One of my favourite ways to spend a Saturday or Sunday in London is to head to Hampstead with a few friends, take a stroll up Parliament Hill and then down to the Bull and Last for a pint and one (or more) of their awesome Scotch eggs. When they cut the egg in half to reveal a soft, oozy centre, we always have a conversation marvelling at how they make them like this.
I was on a stag weekend a few months ago with a guy who once headed up the Prince of Wales’s kitchen (the sister pub to the B&L in Putney, not Charles’s) and claimed to have been the first person to have put Scotch eggs on the menu. I foolishly didn’t ask him what the secret was. Fortunately, however, the current Heston recipe card on promotion at Waitrose reveals all. It’s an interesting recipe to put out there – almost a challenge to the supermarket’s customers, and one that I was up for.
The secret to the runny yolk centre is, fairly obviously, cooking the eggs to start with so that they’re barely even soft boiled. Heston tells us to place the eggs in cold water over a high heat and, once simmering, start a timer for “exactly” 1 minute and 45 seconds. It’s difficult to be precise as to when water starts simmering. So I really wasn’t sure when the timing should begin. Because I was so keen not to overcook the egg, I suspect I started my stop-watch too early. As a result, peeling the eggs (the whites of which could barely support the viscous contents) was seriously tricky and secretly nerve wracking. Next time I shall cook the eggs for a touch longer.
It was also slightly difficult heating oil to 190 C without a thermometer. I first tested the temperature by dropping a garlic clove in and seeing if the oil bubbled. It did. What I should have done was use breadcrumbs rather than garlic and check how they cooked. But I wasn’t thinking clearly (the burst of adrenaline from peeling the eggs had affected my logic) and my first effort was furiously attacked by oil that was way too hot. I only just saved it from ruin (you’ll see from the blurred pictures that the egg cut in half was a little beyond golden).
For my second egg I let the oil cool a little and tested that it was not so violently hot with a few breadcrumbs. The resulting colouring was much more pleasing. I had also tweaked the method by this stage and double crumbed the meaty egg (i.e. repeated the flour, egg, breadcrumb routine). I would recommend doing this.
I served the Scotch eggs on a wooden board with some watercress, some English mustard, and a nice ale on the side. Because it made me feel like I was in a gastro pub on Highgate Road.
Heston’s Scotch eggs
Makes 8 [I only made two and guessed at the quantities – I have a sneaking suspicion you’ll need a bit more than 450g of sausagemeat if you want to make 8.]
10 medium eggs; 450g sausagemeat; 1 heaped tsp thyme leaves; 45g mustard; 1/2 level tsp cayenne pepper [I used a mix of cayenne and paprika]; salt & pepper; hand full of chopped chives; plain flour; 50ml milk; 125g breadcrumbs; and ground nut oil for frying.
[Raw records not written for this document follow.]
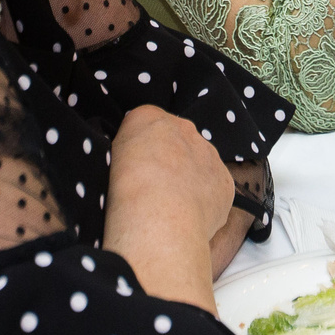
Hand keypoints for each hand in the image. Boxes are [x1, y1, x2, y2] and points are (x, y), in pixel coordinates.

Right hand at [103, 106, 235, 307]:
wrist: (159, 218)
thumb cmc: (123, 190)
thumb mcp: (109, 159)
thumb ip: (125, 149)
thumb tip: (133, 159)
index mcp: (148, 117)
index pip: (145, 124)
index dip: (140, 148)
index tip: (135, 168)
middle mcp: (184, 128)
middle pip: (177, 140)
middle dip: (169, 160)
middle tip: (154, 189)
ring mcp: (209, 154)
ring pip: (199, 164)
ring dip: (189, 180)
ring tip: (172, 208)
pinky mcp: (225, 181)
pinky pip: (215, 188)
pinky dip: (205, 201)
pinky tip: (189, 218)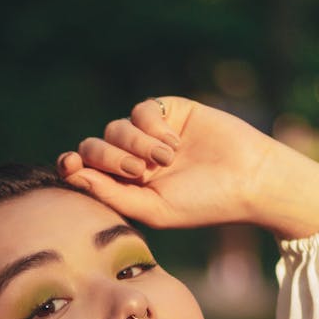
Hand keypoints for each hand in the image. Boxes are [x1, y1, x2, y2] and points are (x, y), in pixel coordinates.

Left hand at [57, 97, 318, 238]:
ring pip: (116, 128)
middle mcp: (132, 159)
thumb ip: (111, 194)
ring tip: (166, 160)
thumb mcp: (152, 209)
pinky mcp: (168, 112)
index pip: (86, 171)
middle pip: (95, 147)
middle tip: (139, 172)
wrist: (248, 179)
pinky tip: (174, 144)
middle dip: (110, 158)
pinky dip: (153, 126)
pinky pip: (141, 110)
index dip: (73, 165)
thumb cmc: (202, 203)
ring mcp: (149, 134)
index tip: (70, 165)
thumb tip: (72, 176)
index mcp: (125, 187)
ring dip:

1. Preheat the oven to 190 C. Place 8 eggs in a large pan with enough cold water to cover them by 2cm and place over a high heat. As soon as the water starts to simmer, set a timer for 1 minute 45 seconds exactly. While the eggs are cooking, fill a bowl with cold water and ice and after the exact time has elapsed, take the eggs out of the saucepan and plunge them into the water to cool.
2. Place the sausagemeat in a bowl and add the thyme, mustard, cayenne pepper, salt & pepper, chopped chives and 2 tablespoons of water. Mix thoroughly and form 8 patties with your hands (dip your hands in cold water if the mix sticks). Chill in the fridge for 20 minutes.
3. Once the eggs are cool enough to handle, gently remove the shells. Flatten each pattie into a circle and place an egg in the centre. Wrap the sausagemeat around the egg, pressing the edges in order to seal it but being careful not to press to hard.
4. Put the flour into a small bowl and season. In a second small bowl, beat the eggs and stir in the milk. Put the breadcrumbs into a third bowl. Roll each egg in the flour, gently tapping off any excess, then dip it in the beaten egg and finally, roll it in the breadcrumbs, making sure that all sides are coated. [I recommend repeating the flour, egg, breadcrumb process.]
5. Heat a deep fat fryer to 190 C or fill a saucepan with oil deep enough to cover the eggs and heat to 190 C. Fry the Scotch eggs 2 at a time for 2 minutes until golden brown. Remove from the oil with a slotted spoon and place on a drying rack over a baking tray. When all the eggs have been fried, place the tray in the oven for an additional 10 minutes. Serve immediately while the yolks are still runny.